==== MATERIALS PROVIDED

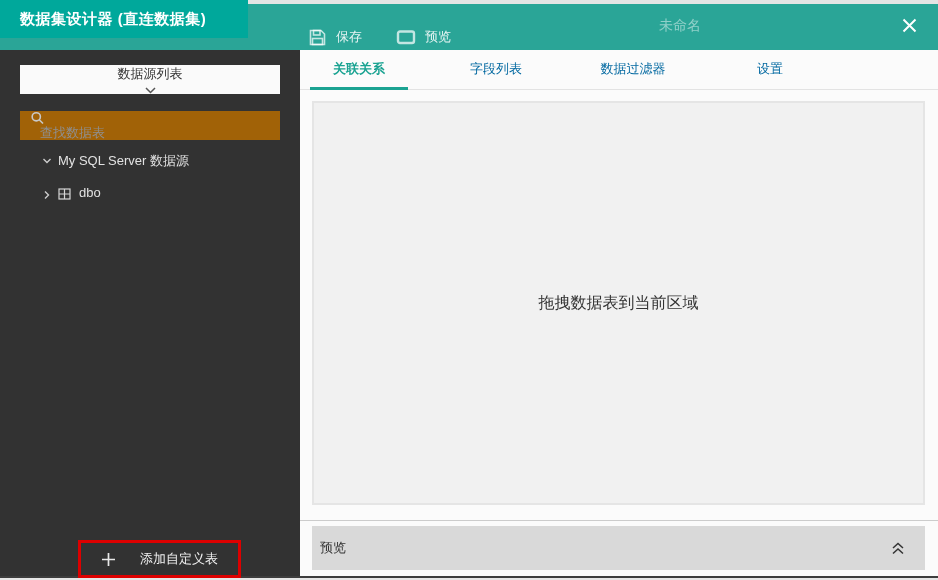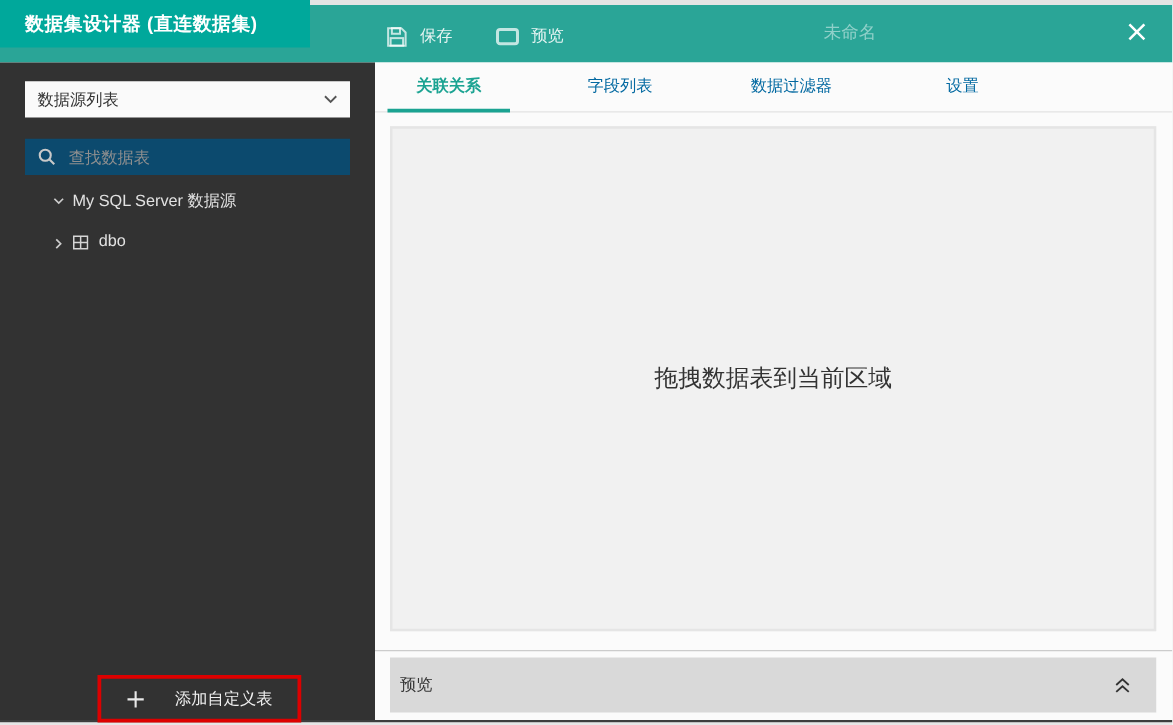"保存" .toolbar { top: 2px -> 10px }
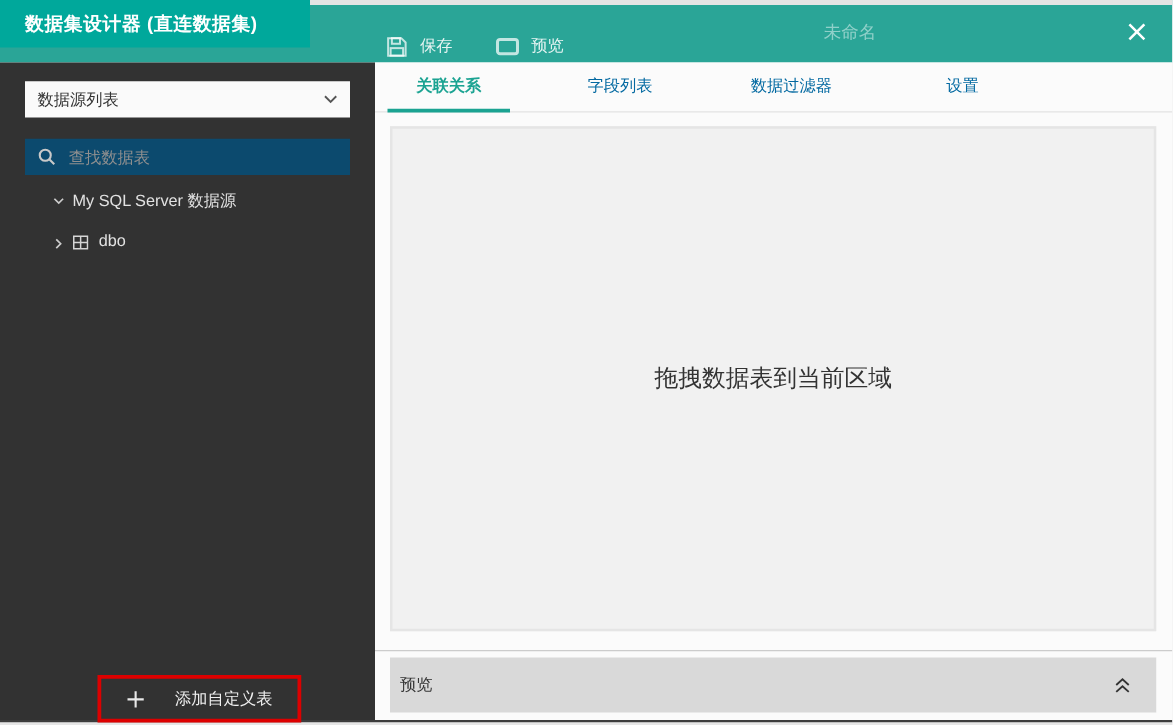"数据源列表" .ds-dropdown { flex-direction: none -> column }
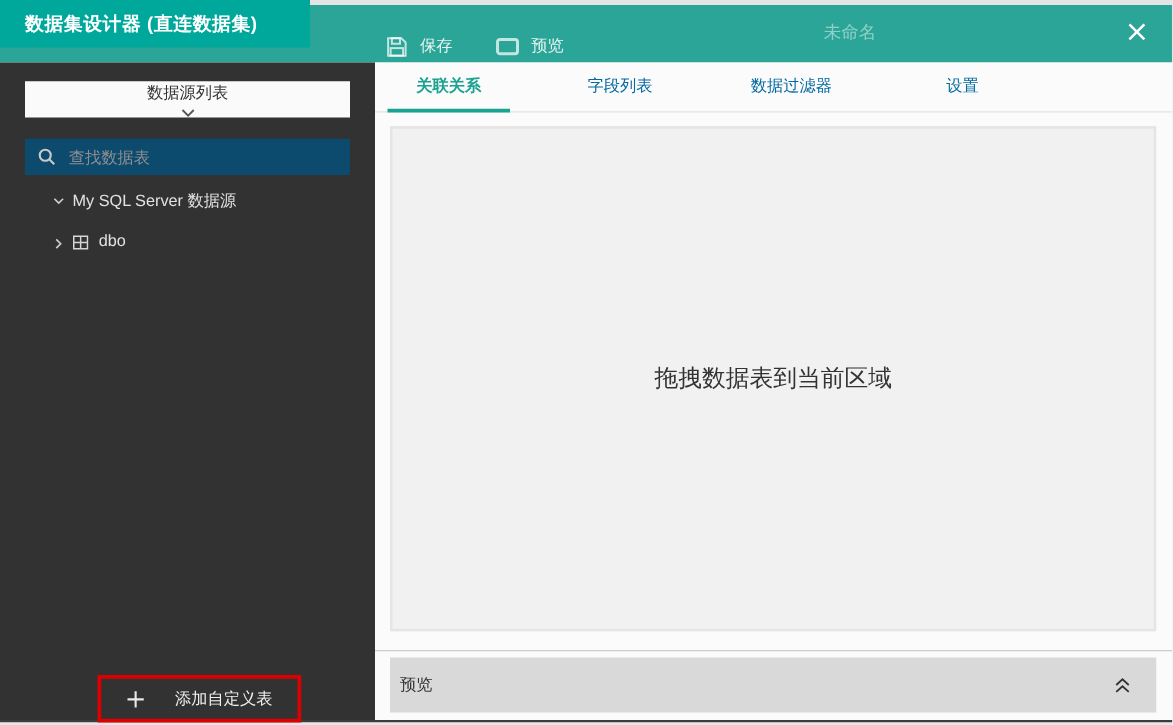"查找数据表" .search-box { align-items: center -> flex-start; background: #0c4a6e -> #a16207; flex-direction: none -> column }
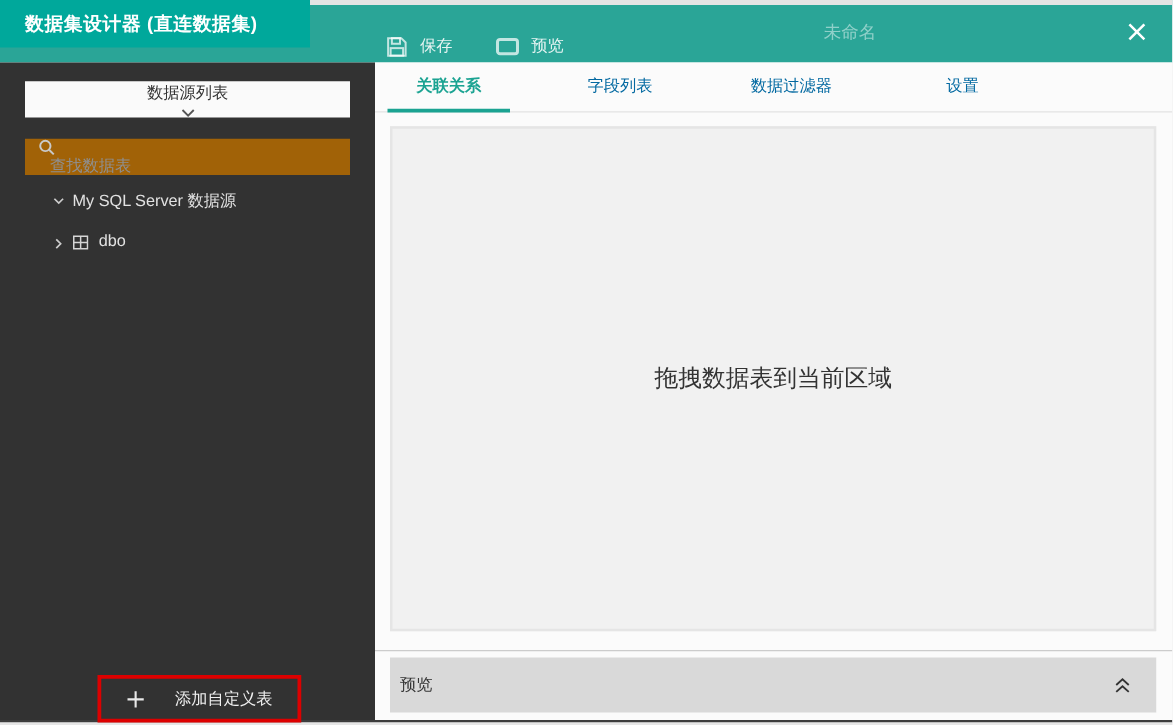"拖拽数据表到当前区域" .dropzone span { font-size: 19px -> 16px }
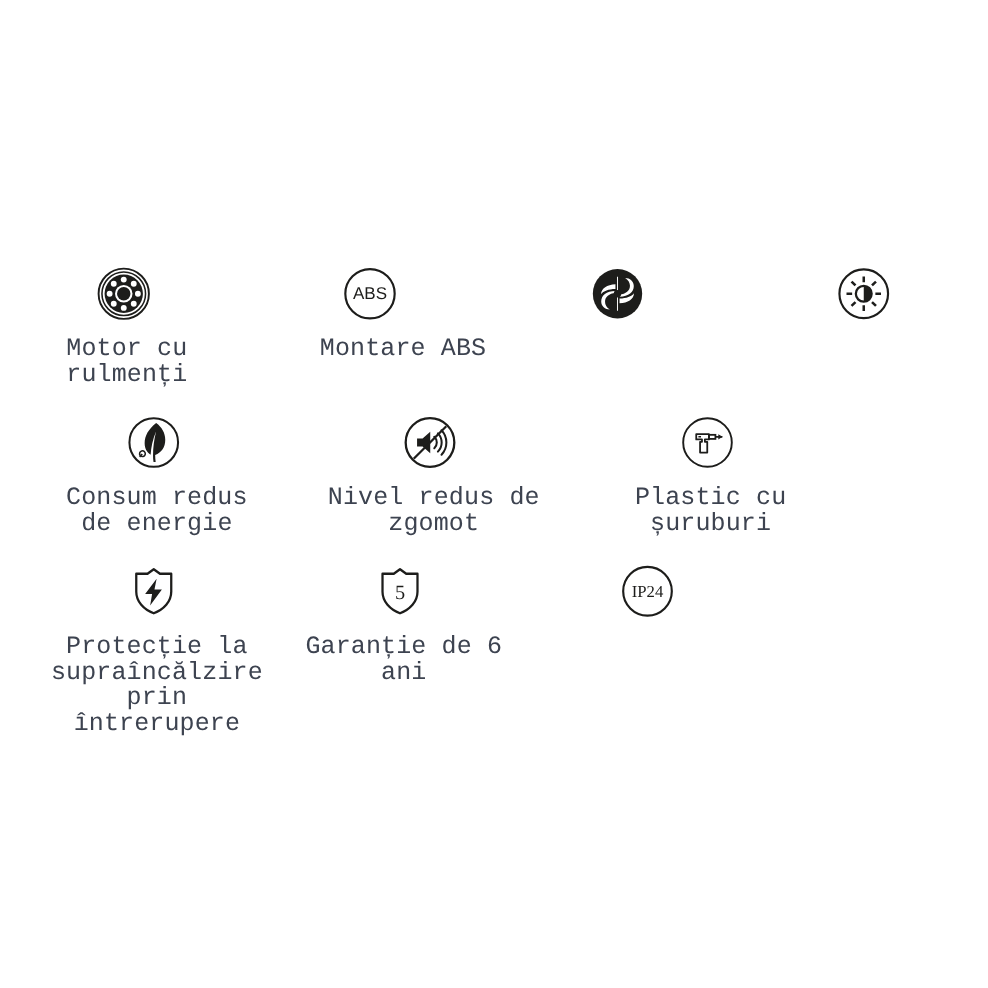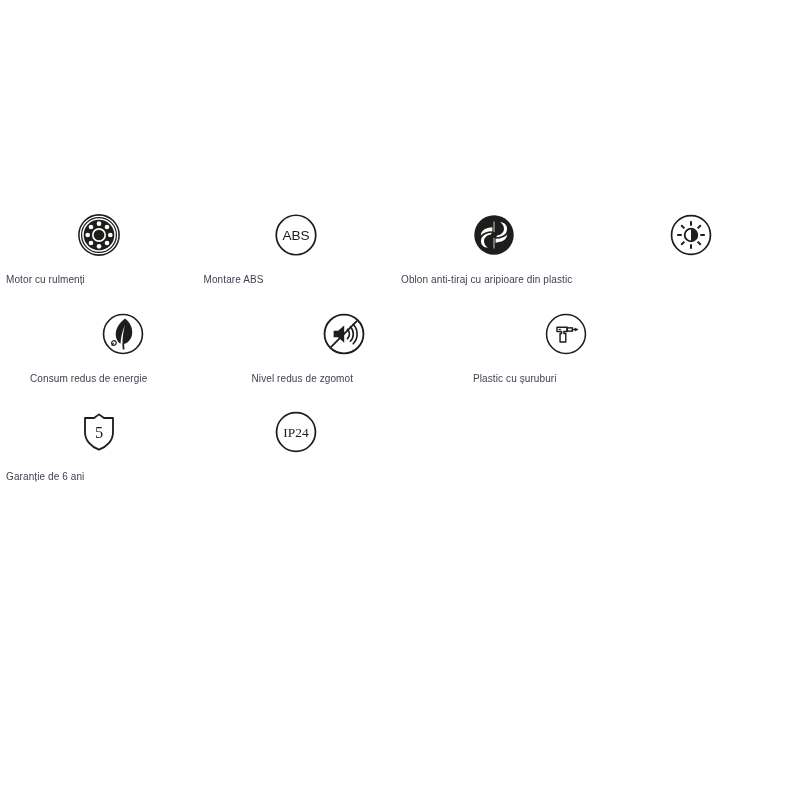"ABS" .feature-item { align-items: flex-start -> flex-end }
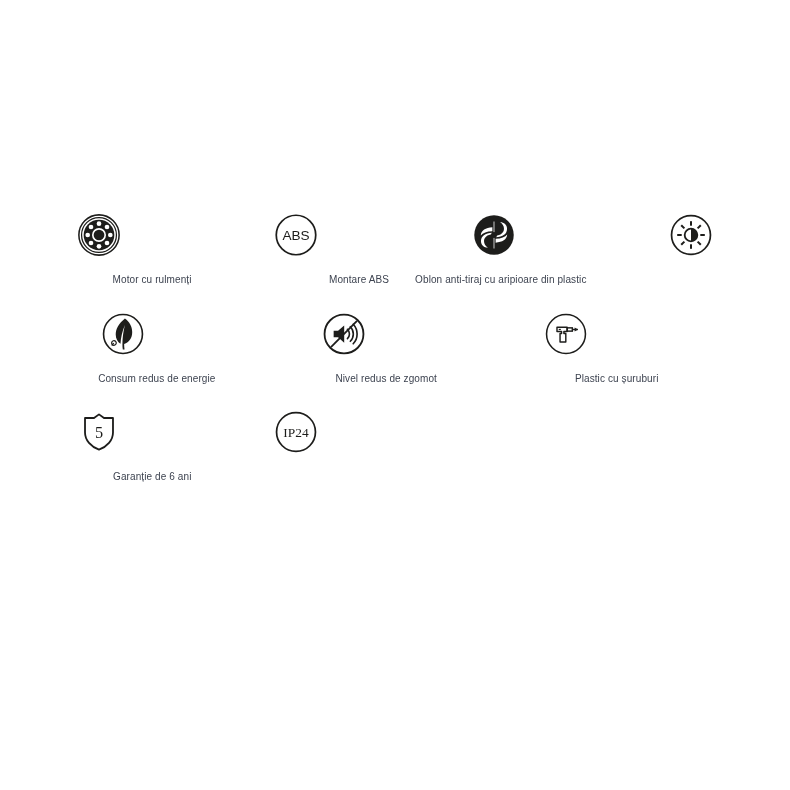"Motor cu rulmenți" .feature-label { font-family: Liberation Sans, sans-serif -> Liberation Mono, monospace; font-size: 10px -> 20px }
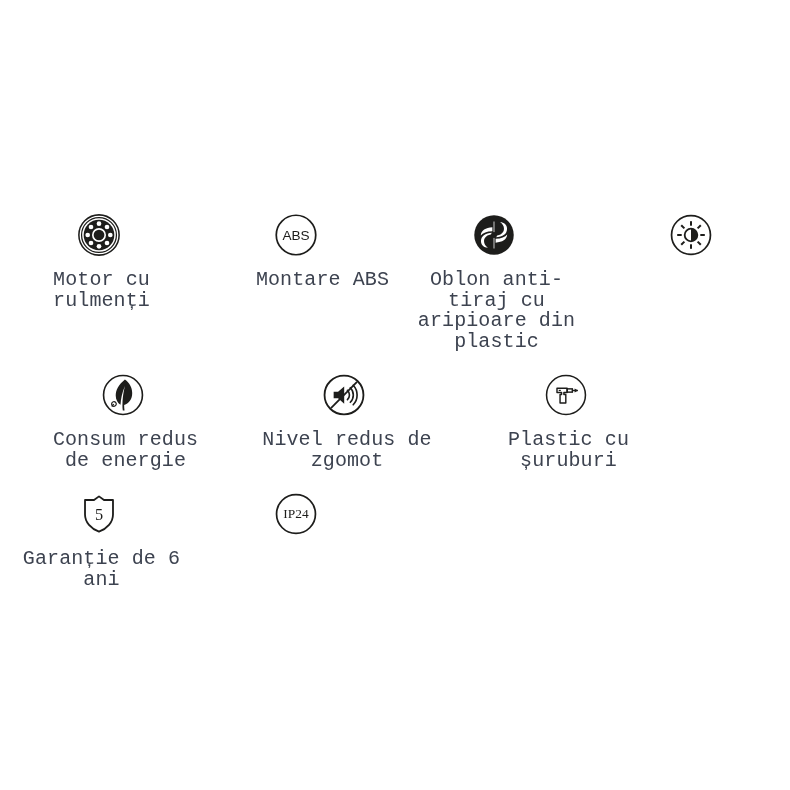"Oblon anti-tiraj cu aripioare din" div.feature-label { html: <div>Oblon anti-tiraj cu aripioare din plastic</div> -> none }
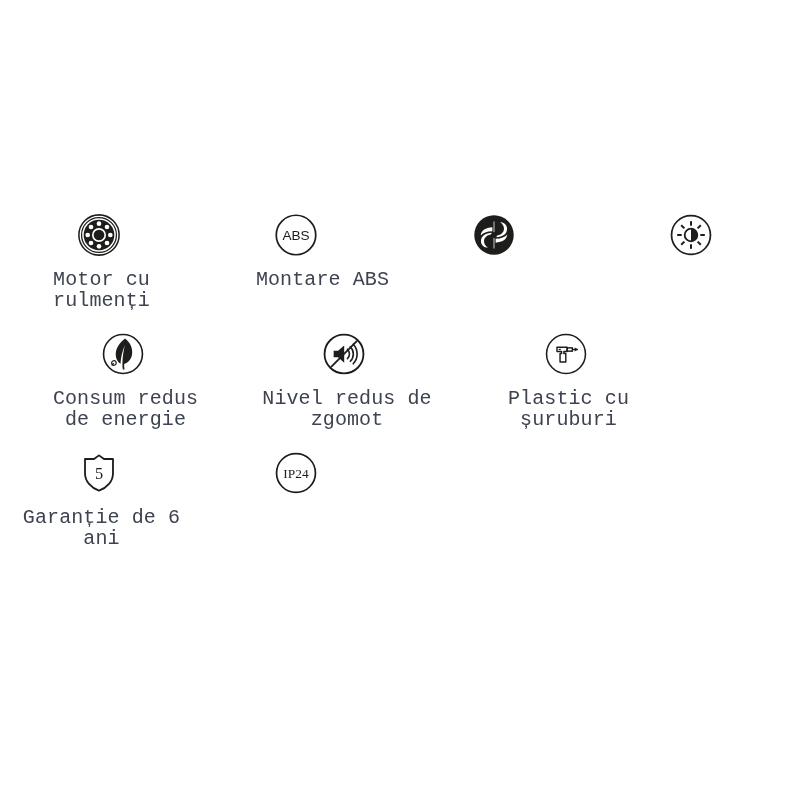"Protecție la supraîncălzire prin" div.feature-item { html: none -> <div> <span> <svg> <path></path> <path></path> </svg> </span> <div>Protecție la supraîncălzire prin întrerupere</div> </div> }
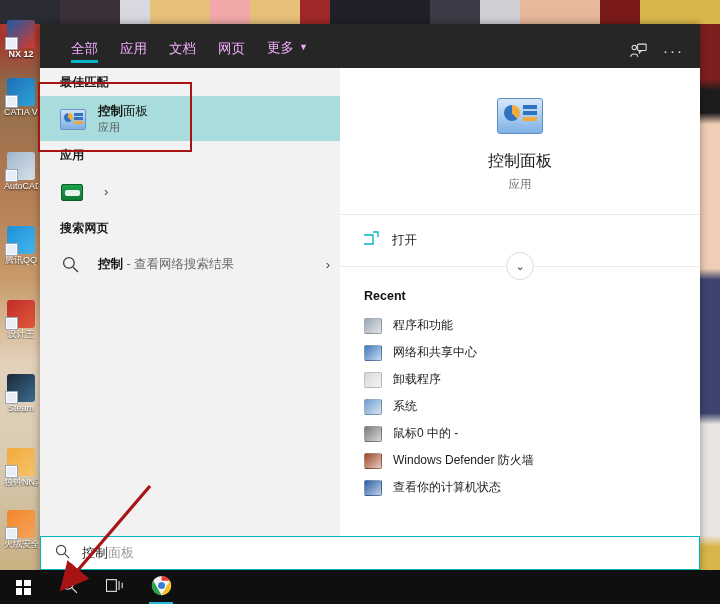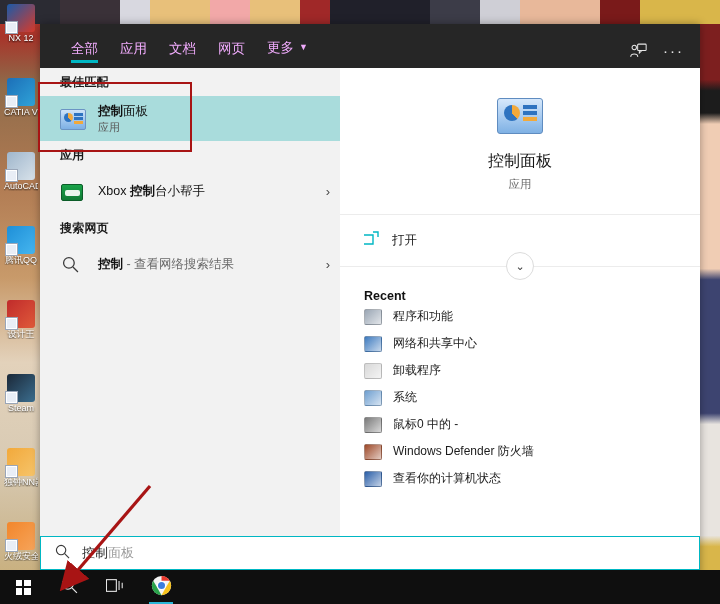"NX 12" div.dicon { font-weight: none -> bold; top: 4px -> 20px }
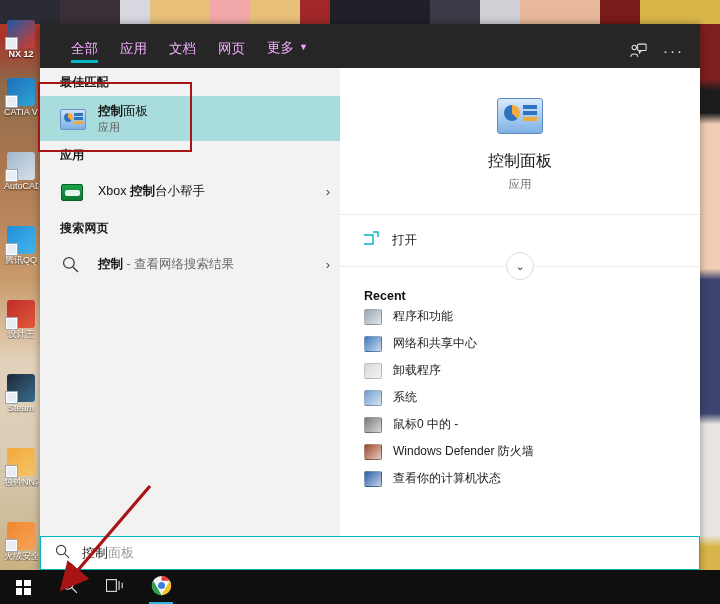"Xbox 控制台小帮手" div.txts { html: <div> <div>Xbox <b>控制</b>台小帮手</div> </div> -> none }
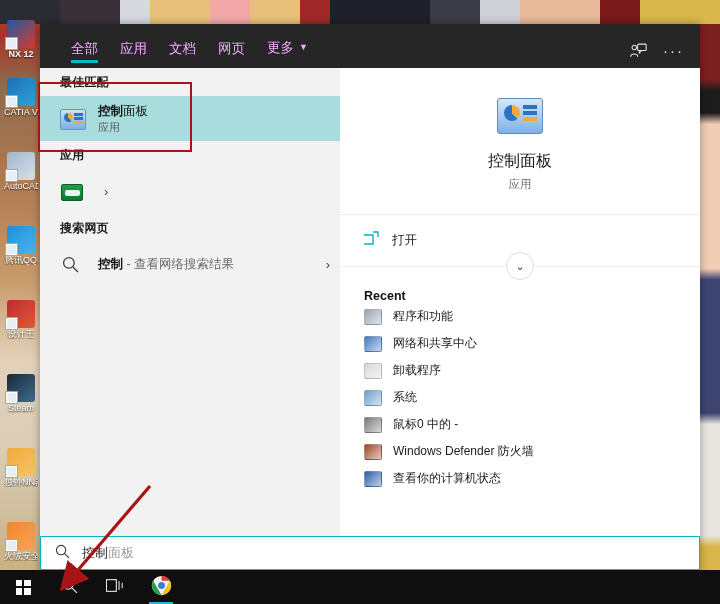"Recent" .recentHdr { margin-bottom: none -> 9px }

========

Above are some records; quote exactly and only the lines that begin at the line containing "font-size: 19px ->" and stop after the line containing "html: <div>Oblon anti-tiraj", leaving out the pictures.

"拖拽数据表到当前区域" .dropzone span { font-size: 19px -> 16px }
"ABS" .feature-item { align-items: flex-start -> flex-end }
"Motor cu rulmenți" .feature-label { font-family: Liberation Sans, sans-serif -> Liberation Mono, monospace; font-size: 10px -> 20px }
"Oblon anti-tiraj cu aripioare din" div.feature-label { html: <div>Oblon anti-tiraj cu aripioare din plastic</div> -> none }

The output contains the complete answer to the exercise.